A Davos, Zelensky juge l'Europe "fragmentée" et "perdue" face à Trump
Le président ukrainien Volodymyr Zelensky a vertement critiqué jeudi ses alliés européens, disant voir une Europe "fragmentée" et "perdue" lorsqu'il s'agit d'influer sur les positions de Donald Trump et manquant de "volonté politique" face à Vladimir Poutine.
Ce discours très offensif à l'égard des principaux soutiens politiques et financiers de Kiev depuis l'invasion russe de l'Ukraine en 2022 intervenait après une rencontre avec Donald Trump à Davos qui a permis, selon M. Zelensky, de parvenir à un accord sur les garanties de sécurité pour l'Ukraine.
Le dialogue avec son homologue américain n'est "pas simple", a admis le dirigeant ukrainien, tout en évoquant une rencontre "positive".
Il a plus tard assuré être parvenu à un accord sur les garanties de sécurité qui doivent être offertes par les Etats-Unis à l'Ukraine pour dissuader la Russie d'attaquer à nouveau après une éventuelle fin du conflit.
"Les garanties de sécurité, c'est prêt", a-t-il déclaré, indiquant que "le document doit être signé par les parties, par les présidents, et ensuite il ira aux parlements nationaux".
"La guerre doit prendre fin", a de son côté indiqué Donald Trump après leur rencontre, à des journalistes qui l'interrogeaient sur le message qu'il voulait faire passer au chef de l'Etat russe Vladimir Poutine.
Les émissaires de Donald Trump, Steve Witkoff et Jared Kushner, sont parallèlement attendus jeudi soir à Moscou pour rencontrer Vladimir Poutine.
Depuis des mois, les capitales européennes tentent de peser dans les discussions, redoutant que Washington, qui se présente en médiateur, n'impose à Kiev une solution trop favorable à Moscou.
Fait rare, les flèches de Volodymyr Zelensky se sont concentrées sur l'Europe.

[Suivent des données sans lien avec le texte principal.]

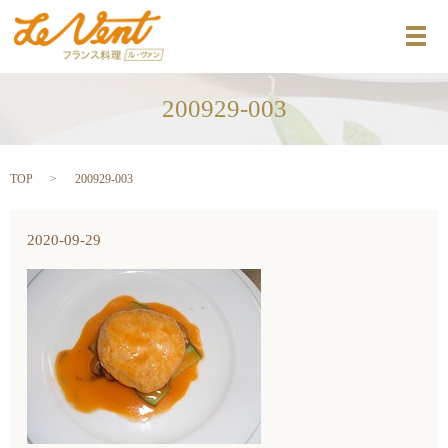
メ
200929-003
TOP
200929-003
2020-09-29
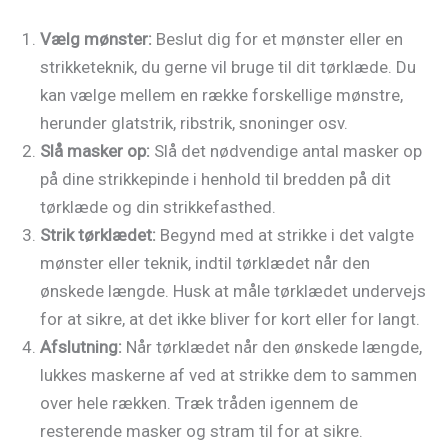
Vælg mønster:
Beslut dig for et mønster eller en
strikketeknik, du gerne vil bruge til dit tørklæde. Du
kan vælge mellem en række forskellige mønstre,
herunder glatstrik, ribstrik, snoninger osv.
Slå masker op:
Slå det nødvendige antal masker op
på dine strikkepinde i henhold til bredden på dit
tørklæde og din strikkefasthed.
Strik tørklædet:
Begynd med at strikke i det valgte
mønster eller teknik, indtil tørklædet når den
ønskede længde. Husk at måle tørklædet undervejs
for at sikre, at det ikke bliver for kort eller for langt.
Afslutning:
Når tørklædet når den ønskede længde,
lukkes maskerne af ved at strikke dem to sammen
over hele rækken. Træk tråden igennem de
resterende masker og stram til for at sikre.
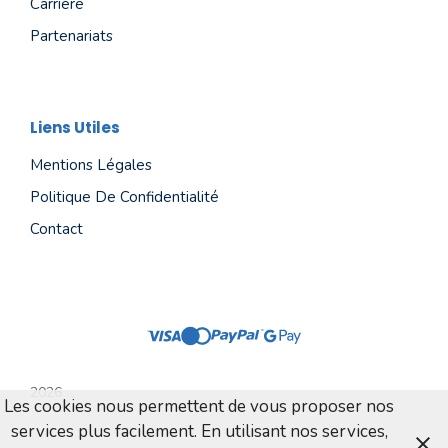
Carrière
Partenariats
Liens Utiles
Mentions Légales
Politique De Confidentialité
Contact
2026
Les cookies nous permettent de vous proposer nos
services plus facilement. En utilisant nos services,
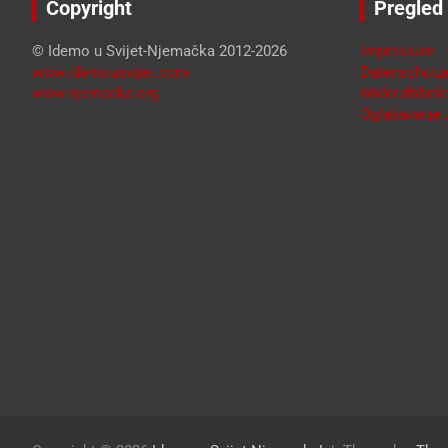
Copyright
Pregled
© Idemo u Svijet-Njemačka 2012-2026
Impressum
www.idemousvijet.com
Datenschutze
www.njemacka.org
Widerufsbele
Oglašavanje /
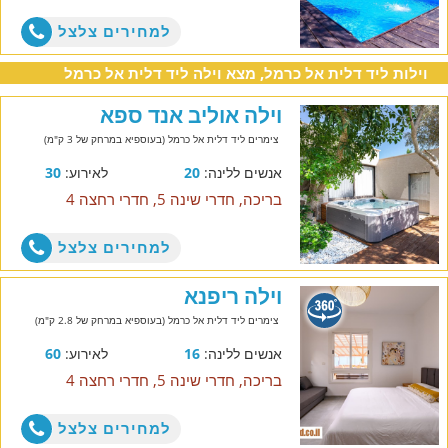
למחירים צלצל
וילות ליד דלית אל כרמל, מצא וילה ליד דלית אל כרמל
וילה אוליב אנד ספא
צימרים ליד דלית אל כרמל (בעוספיא במרחק של 3 ק"מ)
אנשים ללינה:
20
לאירוע:
30
בריכה, חדרי שינה 5, חדרי רחצה 4
למחירים צלצל
וילה ריפנא
צימרים ליד דלית אל כרמל (בעוספיא במרחק של 2.8 ק"מ)
אנשים ללינה:
16
לאירוע:
60
בריכה, חדרי שינה 5, חדרי רחצה 4
למחירים צלצל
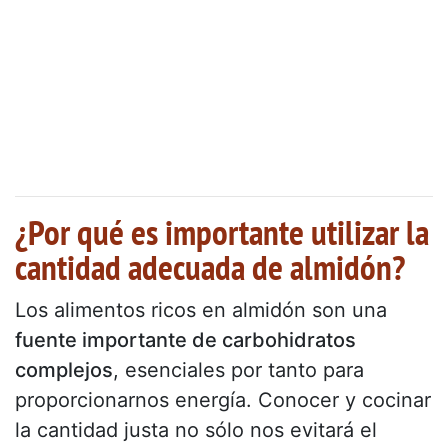
¿Por qué es importante utilizar la
cantidad adecuada de almidón?
Los alimentos ricos en almidón son una
fuente importante de carbohidratos
complejos
, esenciales por tanto para
proporcionarnos energía. Conocer y cocinar
la cantidad justa no sólo nos evitará el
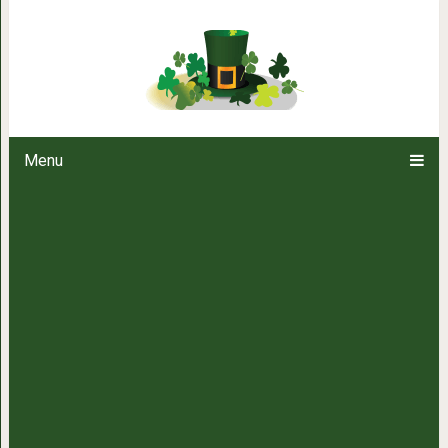
Человек, который
Menu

"Au lieu de devenir une vraie puissance mondiale, l'Europe reste un kaléidoscope beau mais fragmenté de petites et moyennes puissances", a-t-il déploré, évoquant des "querelles internes incessantes et des non-dits" qui "empêchent l'Europe de s'unir".
"L'Europe a l'air perdue lorsqu'elle tente de convaincre le président américain de changer", a-t-il poursuivi, avant de lancer: "L'Europe adore discuter de l'avenir, mais évite d'agir aujourd'hui".
Après avoir critiqué les Européens pour leur gestion de la crise autour du Groenland et de l'Iran, M. Zelensky a estimé "qu'aucune garantie de sécurité ne peut fonctionner sans les Etats-Unis" en Ukraine et que le soutien de son homologue américain était "indispensable".
Des discussions "trilatérales" entre l'Ukraine, les Etats-Unis et la Russie doivent se dérouler cette semaine aux Emirats arabes unis, a-t-il aussi dit, ajoutant: "les Russes doivent être prêts à des compromis".
M. Zelensky n'a pas indiqué le format des discussions, ni si les représentants ukrainiens et russes discuteraient directement. Son cabinet n'avait pas répondu dans l'immédiat aux demandes de précisions.
La question des territoires de l'est de l'Ukraine revendiqués par Moscou n'est "pas encore résolue", a-t-il déclaré.
"Poutine a réussi, malheureusement, à arrêter l'Europe", a encore tancé le président ukrainien, appelant les Européens à "s'unir pour stopper la Russie".